For the moment, Huckabee says he is not running for anything, although he is considerably more forthcoming than many of his potential rivals about his interest in a run for president in two years time.
"This is an endeavor that ... I am obviously thinking about," he said. No decision on a 2008 presidential run will be made until the end of this year when Huckabee completes his second term as governor.

That decision, he said, will revolve around four factors -- message, machinery, money, motivating volunteers. "If you can do those...four things then you can run," Huckabee said. " If you can't do those four things, then you can't."

Time will tell whether the Arkansas governor can satisfy his own criteria and make the race. If he does run, expect his rhetoric to draw heavily on his own personal experiences -- a positive message mixing fitness and faith.

"Fear is a very explosive emotion, but it has a short life span. It's the sprint," says Huckabee. "The marathon is hope."

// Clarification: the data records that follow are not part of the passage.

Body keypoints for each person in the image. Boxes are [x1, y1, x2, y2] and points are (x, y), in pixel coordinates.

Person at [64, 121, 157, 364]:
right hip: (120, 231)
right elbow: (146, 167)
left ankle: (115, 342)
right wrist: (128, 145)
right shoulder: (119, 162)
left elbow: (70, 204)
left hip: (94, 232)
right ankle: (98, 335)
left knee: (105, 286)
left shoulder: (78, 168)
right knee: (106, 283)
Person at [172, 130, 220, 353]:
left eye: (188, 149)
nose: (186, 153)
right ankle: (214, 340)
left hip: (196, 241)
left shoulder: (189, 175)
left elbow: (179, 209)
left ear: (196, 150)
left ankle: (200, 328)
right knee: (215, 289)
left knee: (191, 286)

EDITOR's NOTE: Governor, you can consider us "motivated volunteers" and possibly even a small part of the "machinery." Lets rock.


Friday, November 03, 2006

Huckabee Running

Arkansas governor to run New York City Marathon on Sunday

November 3, 2006, 1:52 AM EST

LITTLE ROCK -- Arkansas Gov. Mike Huckabee's doctor gave the health-conscious governor the green light to run the New York City Marathon this weekend despite a sore knee. Huckabee spokeswoman Alice Stewart said the doctor told the governor he can run the race Sunday despite pain he has experienced in his right knee. After looking at an X-ray of the knee, Huckabee's doctor told the governor he could run.

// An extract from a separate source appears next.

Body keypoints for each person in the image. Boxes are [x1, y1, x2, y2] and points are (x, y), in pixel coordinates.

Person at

"He knows it might be a little painful," Stewart said. "But he's still optimistic it will be a good race. The doctor told him as long as he's not limping around at race time he can go." Huckabee, who lost more than 100 pounds after being diagnosed with diabetes, has run in three marathons in the last 18 months, with his time improving to 4:26:05 this March in his second Little Rock Marathon. Earlier this week Huckabee said his knee problems might keep him from running his fourth marathon. Huckabee said he noticed the pain in the knee about a month ago while running in Seattle and has had to have fluid drained from it twice.